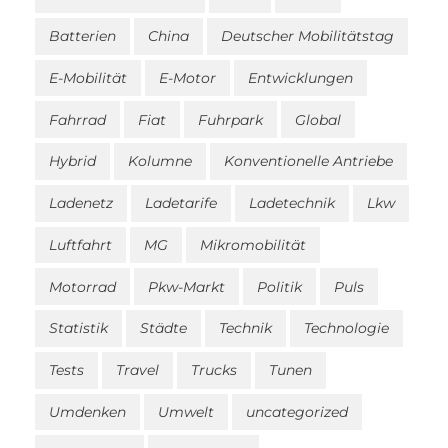
Batterien
China
Deutscher Mobilitätstag
E-Mobilität
E-Motor
Entwicklungen
Fahrrad
Fiat
Fuhrpark
Global
Hybrid
Kolumne
Konventionelle Antriebe
Ladenetz
Ladetarife
Ladetechnik
Lkw
Luftfahrt
MG
Mikromobilität
Motorrad
Pkw-Markt
Politik
Puls
Statistik
Städte
Technik
Technologie
Tests
Travel
Trucks
Tunen
Umdenken
Umwelt
uncategorized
---*---
Exercise objective ->
Copy each of the entries above precisely, and drop whatever pictures they hold.

Solution for this problem ->
Batterien
China
Deutscher Mobilitätstag
E-Mobilität
E-Motor
Entwicklungen
Fahrrad
Fiat
Fuhrpark
Global
Hybrid
Kolumne
Konventionelle Antriebe
Ladenetz
Ladetarife
Ladetechnik
Lkw
Luftfahrt
MG
Mikromobilität
Motorrad
Pkw-Markt
Politik
Puls
Statistik
Städte
Technik
Technologie
Tests
Travel
Trucks
Tunen
Umdenken
Umwelt
uncategorized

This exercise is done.